“It is a meaningful step. But concerns about preferential treatment remain.”
That worry was voiced repeatedly by business figures familiar to the author on Dec. 11, the day the Ministry of Economy and Finance reported to President Lee Jae-myung on special provisions under the Act on National High-Tech Strategic Industries aimed at easing the separation of industrial and financial capital. The concern warrants clarification. A dictionary definition of “preferential treatment” describes it as a special favor or benefit. In other words, if a specific individual or group alone receives a particular advantage, it amounts to preferential treatment.
The special provision was intended to open a new financing pathway for South Korean companies operating in advanced industries. In practice, however, the prevailing view is that only one conglomerate, SK Group, stands to benefit. Even officials involved in drafting the policy have acknowledged that possibility. When a reporter asked whether there were beneficiaries other than SK, one official replied, “We will have to see how the rules are applied.”

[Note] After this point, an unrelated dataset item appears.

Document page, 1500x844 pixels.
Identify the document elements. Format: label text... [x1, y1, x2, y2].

There are three core conditions for qualifying for the easing of the separation of industrial and financial capital. First, the provision applies only to general holding companies. Second, the holding company’s grandchild subsidiary must operate in the semiconductor sector. Third, the company must expand investment outside the capital region. In South Korea, SK Group is effectively the only company that meets the first two conditions at the same time. Samsung Electronics, another major domestic semiconductor firm, does not operate under a holding company structure. Other companies that do adopt such a structure lack appropriate grandchild subsidiaries engaged in semiconductor businesses.
Under the special provision, a holding company’s grandchild subsidiary will be allowed to establish a subsidiary, known as a great-grandchild company, while holding only a 50 percent equity stake. Existing regulations require full ownership to set up such entities. The change would allow companies to bring in external investors for the remaining shares. Newly established great-grandchild companies would also be partially permitted to enter financial businesses, an activity that had previously been barred.

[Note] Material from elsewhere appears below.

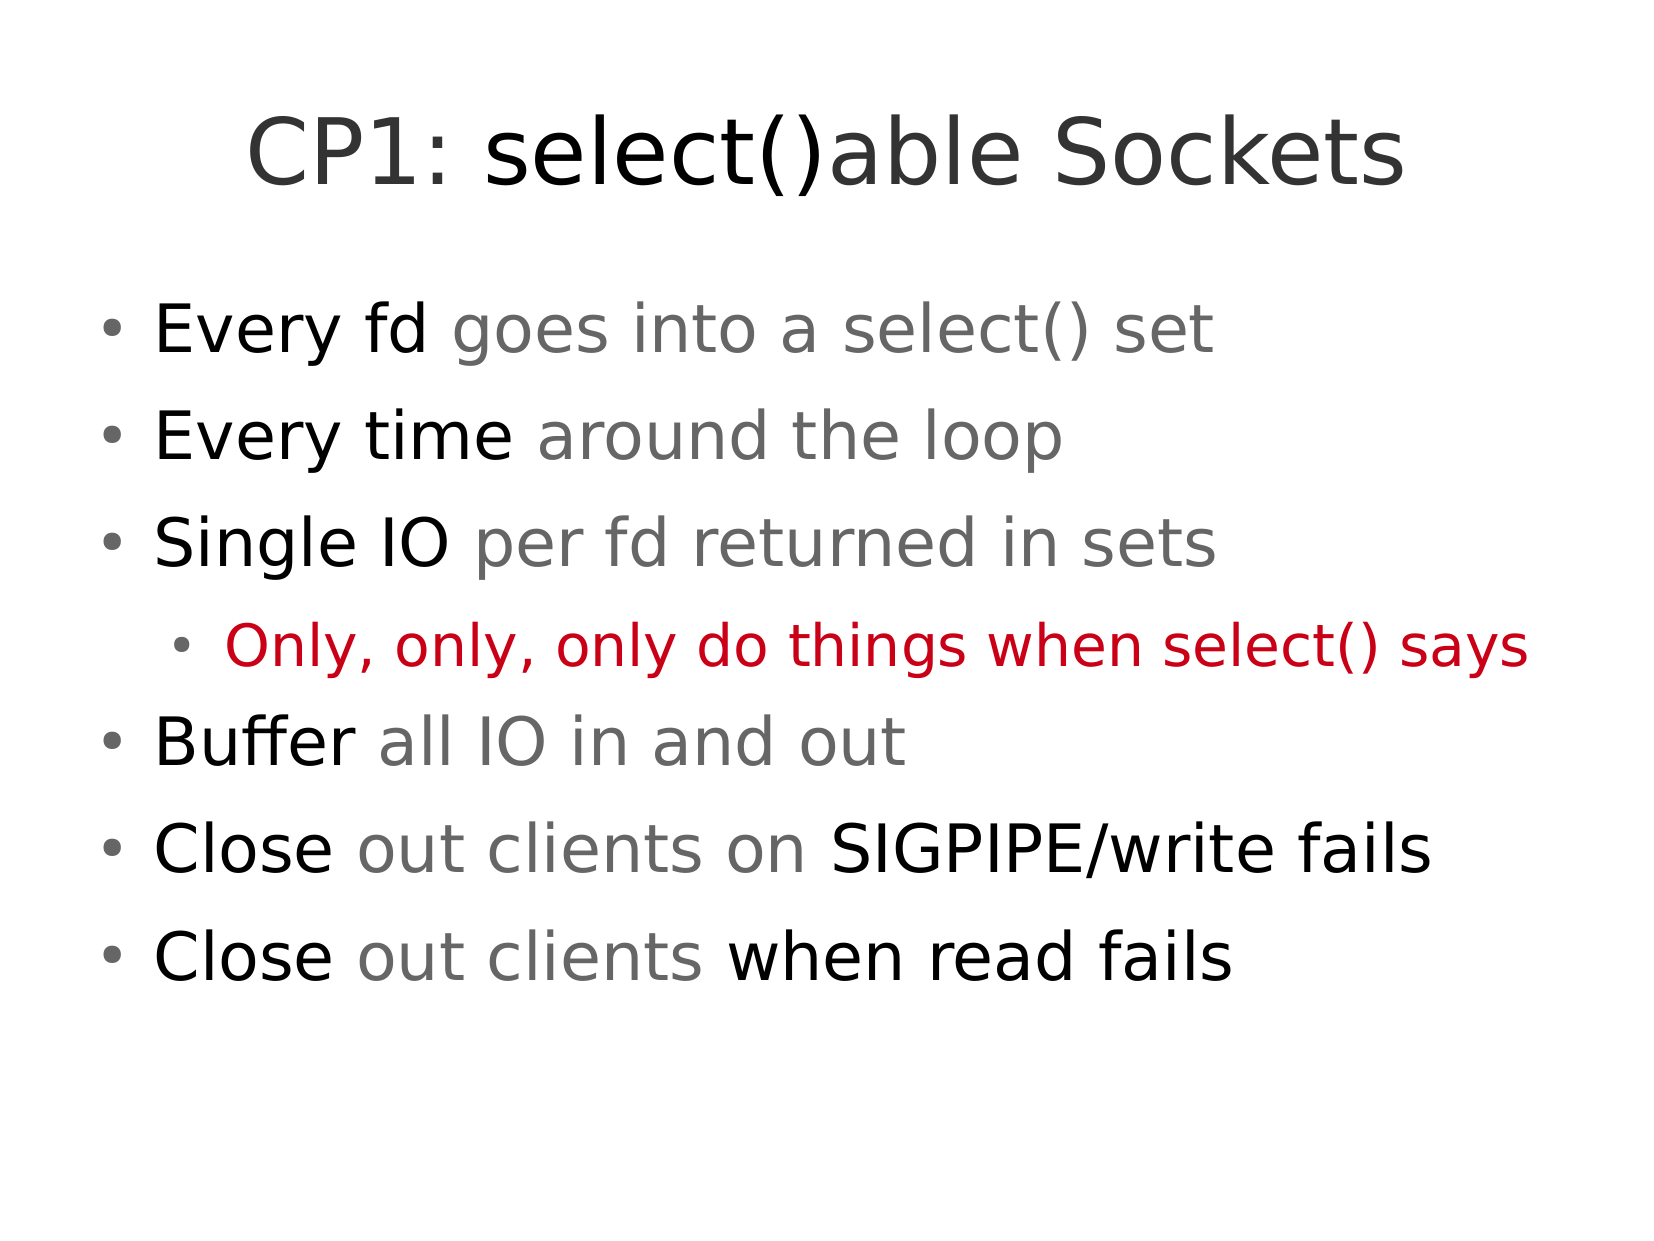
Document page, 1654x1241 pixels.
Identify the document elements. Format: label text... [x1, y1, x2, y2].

title CP1: select()able Sockets [82, 49, 1571, 257]
list Every fd goes into a select() set Every time around the loop Single IO per fd returned in sets Only, only, only do things when select() says Buffer all IO in and out Close out clients on SIGPIPE/write fails Close out clients when read fails [82, 290, 1571, 1109]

This framework can be applied directly to SK Group. SK runs its semiconductor operations through a tiered structure, with SK Inc. as the holding company, SK Square as a subsidiary and SK hynix as a grandchild subsidiary. Under the new provision, SK hynix would be able to secure a 50 percent ownership stake while raising capital and establishing financial great-grandchild companies, such as special purpose vehicles designed to attract investment. The revised rules would also make it possible to raise external funds, including capital from vehicles such as the National Growth Fund, through SK hynix subsidiaries.

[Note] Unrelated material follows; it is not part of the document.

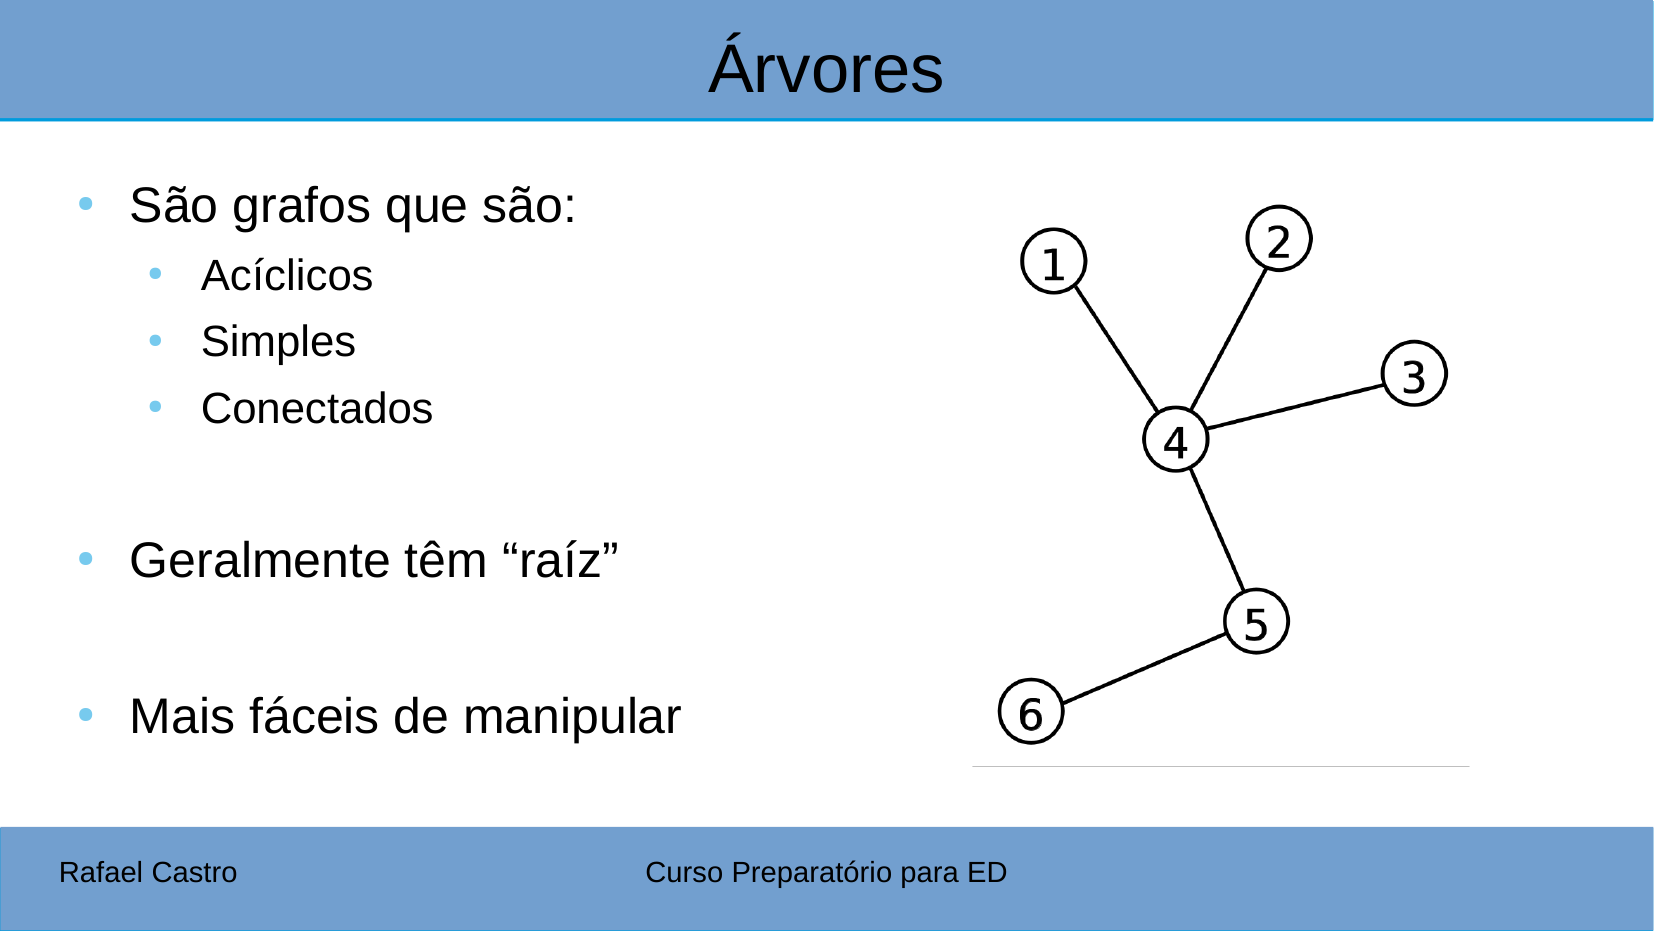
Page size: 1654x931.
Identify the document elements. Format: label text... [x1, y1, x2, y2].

list São grafos que são: Acíclicos Simples Conectados Geralmente têm “raíz” Mais fáceis de manipular [59, 177, 809, 768]
picture [925, 177, 1516, 768]
title Árvores [59, 29, 1595, 108]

The overall direction of the special provision is positive. South Korea’s semiconductor industry is engaged in a capital-intensive race with global competitors that are investing hundreds of trillions of won. SK Group is no exception. Chairman Chey Tae-won has said the company plans to invest 600 trillion won in building the Yongin semiconductor cluster alone. In that context, even a partial loosening of the separation between industrial and financial capital, a constraint semiconductor firms have borne for decades like a sandbag tied to their ankles, deserves recognition for easing financing pressures.
Still, selectively granting such benefits to a single company risks undermining public confidence in the policy itself. If a measure that should be pursued as a general principle to nurture advanced industries is instead applied only to a narrow set of firms, criticism that the government is favoring large conglomerates will be difficult to avoid.
Semiconductors are not the only sector in which South Korea must catch up with global leaders. Other national strategic industries, including artificial intelligence, batteries, future mobility and biotechnology, face similarly heavy demands for large-scale investment. The key question, then, is whether the government intends to continue offering case-by-case benefits tailored to specific companies. Only by expanding the easing of the separation between industrial and financial capital, first tested in the semiconductor sector, to a broader range of industries can policymakers move beyond recurring controversies over preferential treatment.